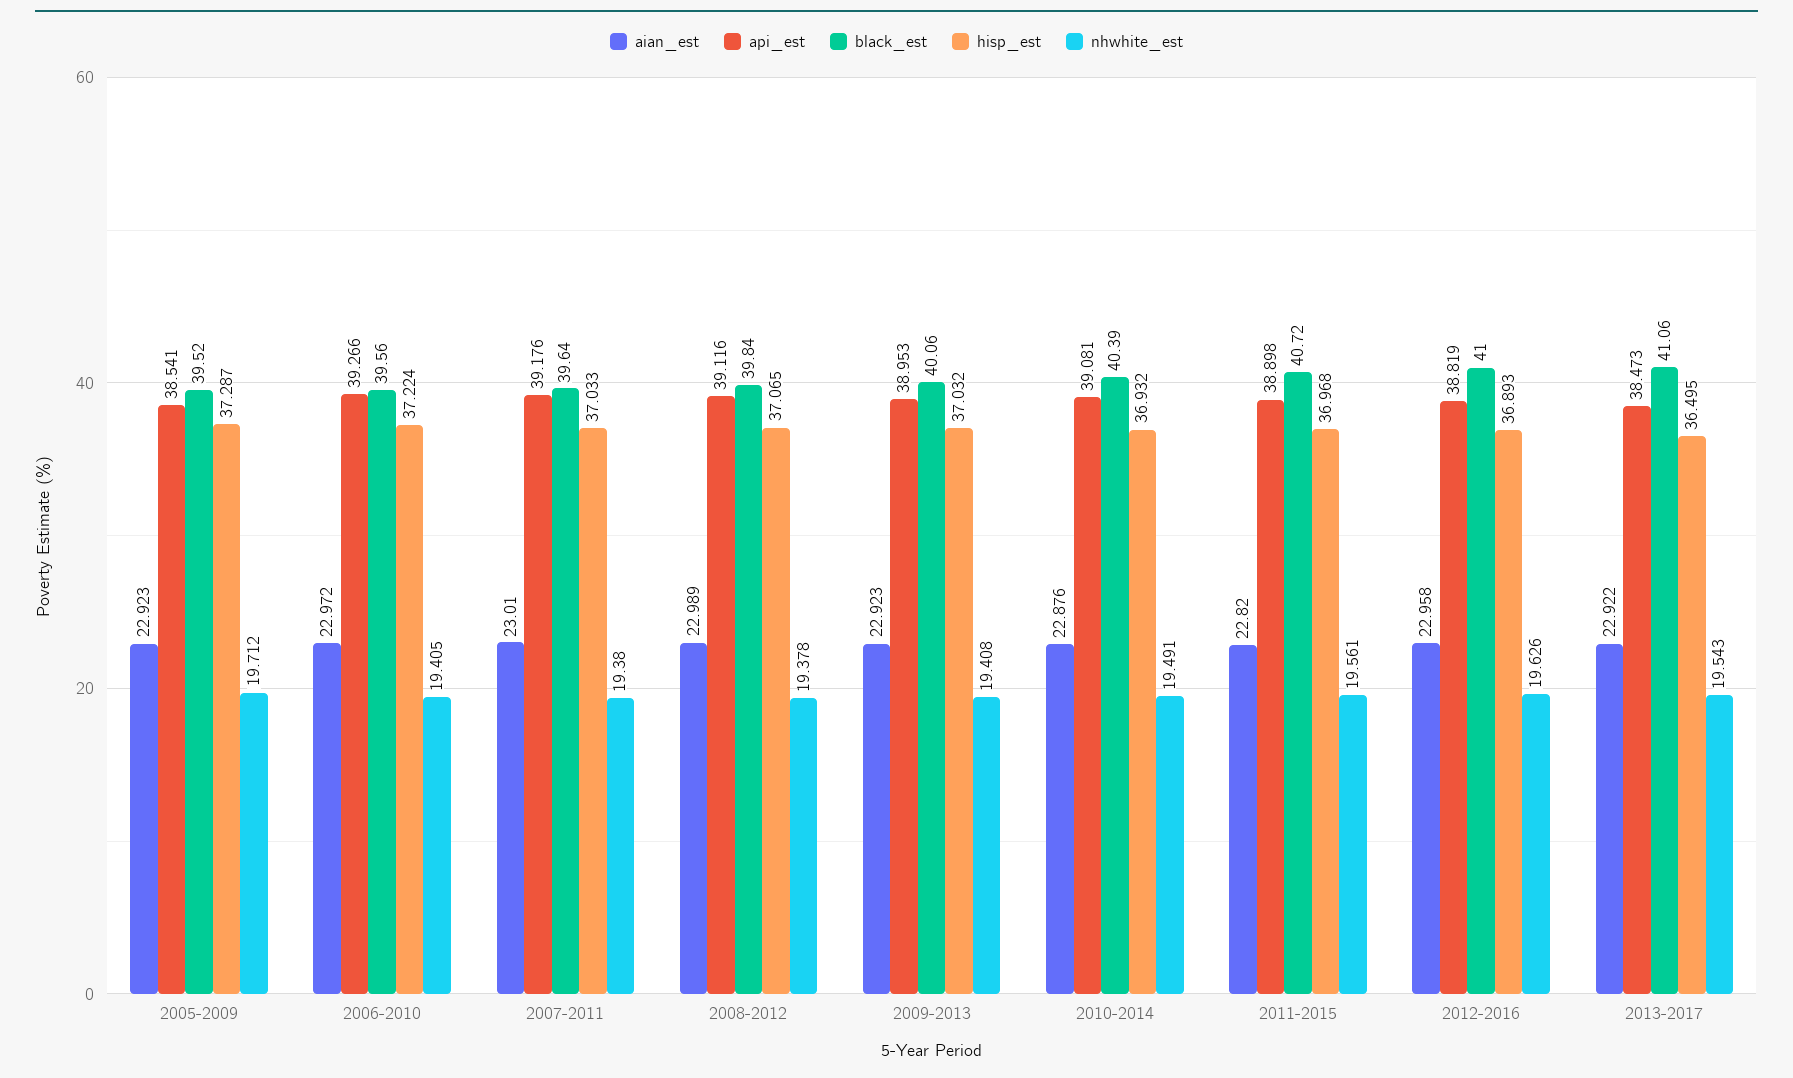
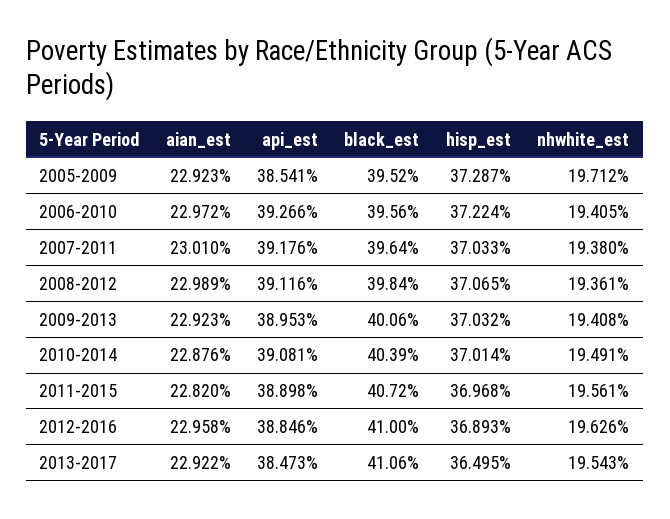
  {
    "aian_est": {
      "2005-2009": 22.923,
      "2006-2010": 22.972,
      "2007-2011": 23.01,
      "2008-2012": 22.989,
      "2009-2013": 22.923,
      "2010-2014": 22.876,
      "2011-2015": 22.82,
      "2012-2016": 22.958,
      "2013-2017": 22.922
    },
    "api_est": {
      "2005-2009": 38.541,
      "2006-2010": 39.266,
      "2007-2011": 39.176,
      "2008-2012": 39.116,
      "2009-2013": 38.953,
      "2010-2014": 39.081,
      "2011-2015": 38.898,
-     "2012-2016": 38.819,
+     "2012-2016": 38.846,
      "2013-2017": 38.473
    },
    "black_est": {
      "2005-2009": 39.52,
      "2006-2010": 39.56,
      "2007-2011": 39.64,
      "2008-2012": 39.84,
      "2009-2013": 40.06,
      "2010-2014": 40.39,
      "2011-2015": 40.72,
      "2012-2016": 41,
      "2013-2017": 41.06
    },
    "hisp_est": {
      "2005-2009": 37.287,
      "2006-2010": 37.224,
      "2007-2011": 37.033,
      "2008-2012": 37.065,
      "2009-2013": 37.032,
-     "2010-2014": 36.932,
+     "2010-2014": 37.014,
      "2011-2015": 36.968,
      "2012-2016": 36.893,
      "2013-2017": 36.495
    },
    "nhwhite_est": {
      "2005-2009": 19.712,
      "2006-2010": 19.405,
      "2007-2011": 19.38,
-     "2008-2012": 19.378,
+     "2008-2012": 19.361,
      "2009-2013": 19.408,
      "2010-2014": 19.491,
      "2011-2015": 19.561,
      "2012-2016": 19.626,
      "2013-2017": 19.543
    }
  }

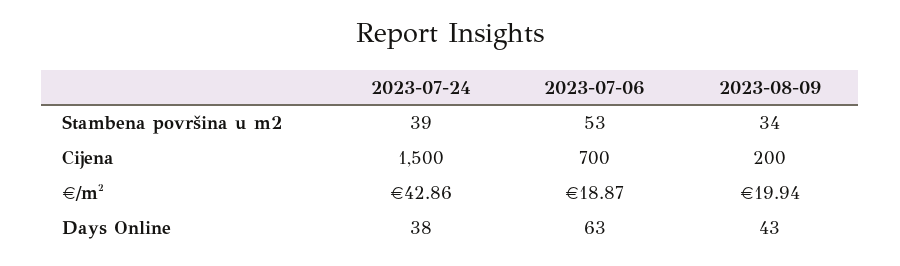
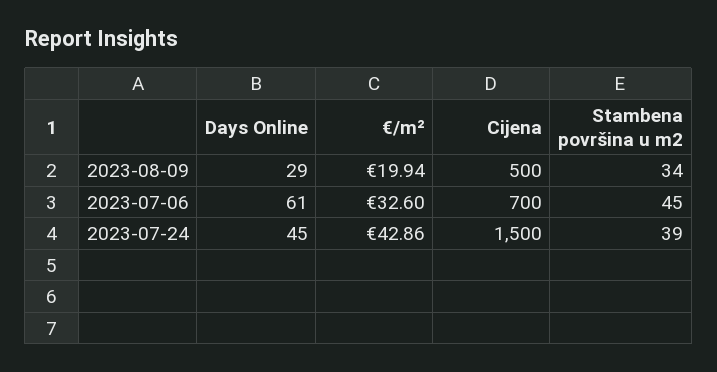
  {
    "2023-07-24": {
      "Stambena površina u m2": 39,
      "Cijena": 1500,
      "€/m²": 42.86,
-     "Days Online": 38
+     "Days Online": 45
    },
    "2023-07-06": {
-     "Stambena površina u m2": 53,
+     "Stambena površina u m2": 45,
      "Cijena": 700,
-     "€/m²": 18.87,
+     "€/m²": 32.6,
-     "Days Online": 63
+     "Days Online": 61
    },
    "2023-08-09": {
      "Stambena površina u m2": 34,
-     "Cijena": 200,
+     "Cijena": 500,
      "€/m²": 19.94,
-     "Days Online": 43
+     "Days Online": 29
    }
  }

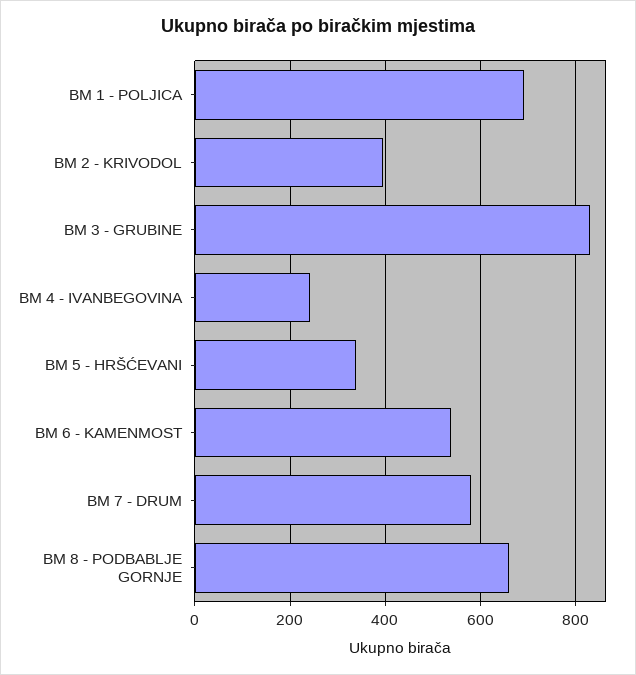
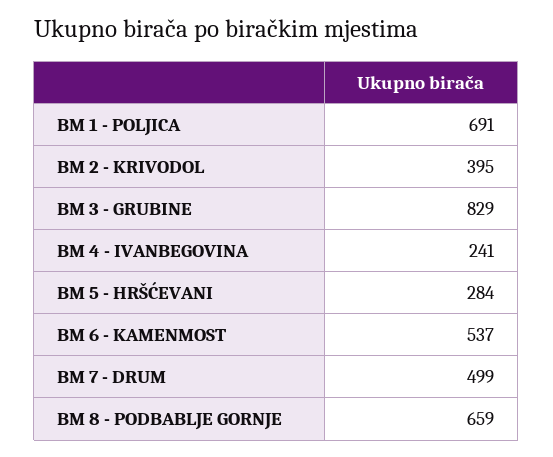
  {
    "BM 1 - POLJICA": 691,
    "BM 2 - KRIVODOL": 395,
    "BM 3 - GRUBINE": 829,
    "BM 4 - IVANBEGOVINA": 241,
-   "BM 5 - HRŠĆEVANI": 340,
+   "BM 5 - HRŠĆEVANI": 284,
    "BM 6 - KAMENMOST": 537,
-   "BM 7 - DRUM": 580,
+   "BM 7 - DRUM": 499,
    "BM 8 - PODBABLJE GORNJE": 659
  }

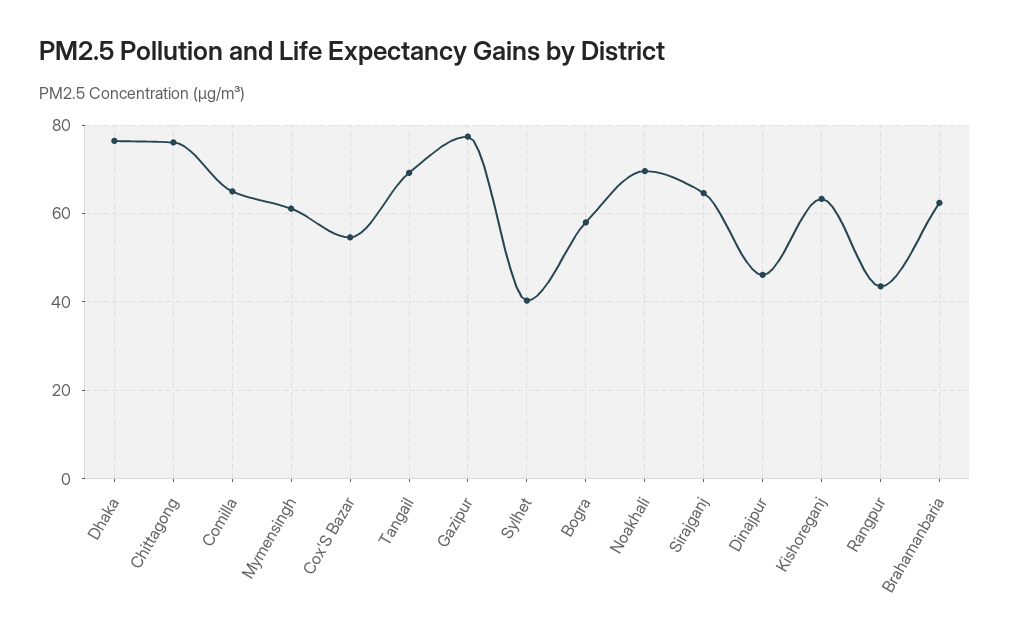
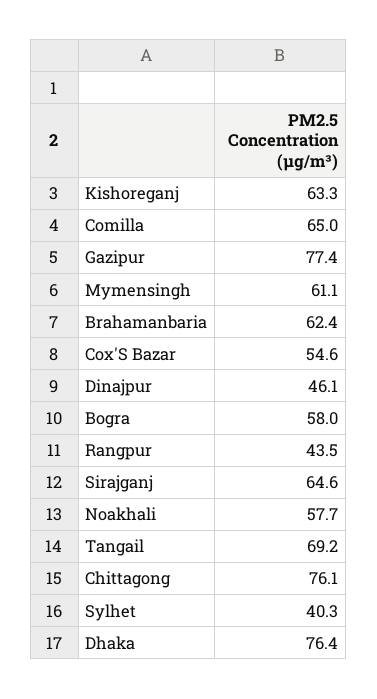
  {
    "Dhaka": 76.4,
    "Chittagong": 76.1,
    "Comilla": 65,
    "Mymensingh": 61.1,
    "Cox'S Bazar": 54.6,
    "Tangail": 69.2,
    "Gazipur": 77.4,
    "Sylhet": 40.3,
    "Bogra": 58,
-   "Noakhali": 70,
+   "Noakhali": 57.7,
    "Sirajganj": 64.6,
    "Dinajpur": 46.1,
    "Kishoreganj": 63.3,
    "Rangpur": 43.5,
    "Brahamanbaria": 62.4
  }

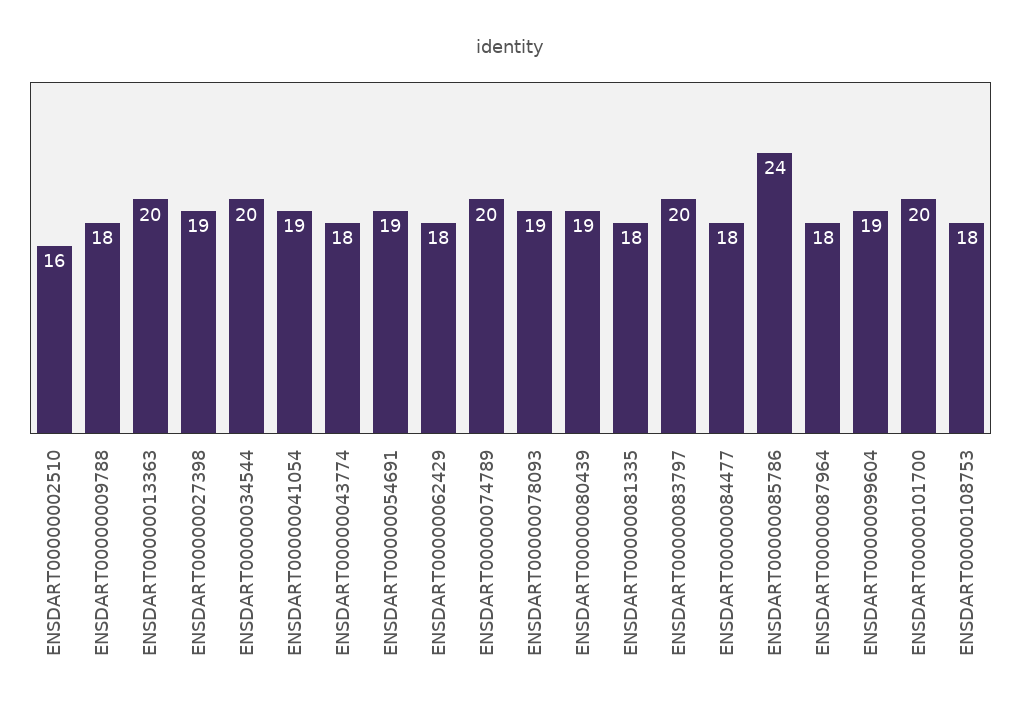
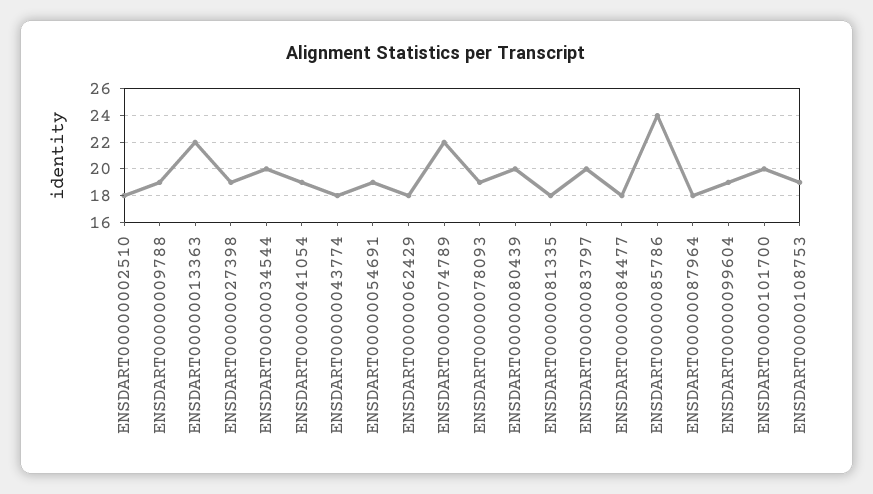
  {
-   "ENSDART00000002510": 16,
+   "ENSDART00000002510": 18,
-   "ENSDART00000009788": 18,
+   "ENSDART00000009788": 19,
-   "ENSDART00000013363": 20,
+   "ENSDART00000013363": 22,
    "ENSDART00000027398": 19,
    "ENSDART00000034544": 20,
    "ENSDART00000041054": 19,
    "ENSDART00000043774": 18,
    "ENSDART00000054691": 19,
    "ENSDART00000062429": 18,
-   "ENSDART00000074789": 20,
+   "ENSDART00000074789": 22,
    "ENSDART00000078093": 19,
-   "ENSDART00000080439": 19,
+   "ENSDART00000080439": 20,
    "ENSDART00000081335": 18,
    "ENSDART00000083797": 20,
    "ENSDART00000084477": 18,
    "ENSDART00000085786": 24,
    "ENSDART00000087964": 18,
    "ENSDART00000099604": 19,
    "ENSDART00000101700": 20,
-   "ENSDART00000108753": 18
+   "ENSDART00000108753": 19
  }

» TASK
Wherever the word "Online" shows up in the material, copy the line it is on.

» RESULT OF THE EXERCISE
-     "Days Online": 38
+     "Days Online": 45
-     "Days Online": 63
+     "Days Online": 61
-     "Days Online": 43
+     "Days Online": 29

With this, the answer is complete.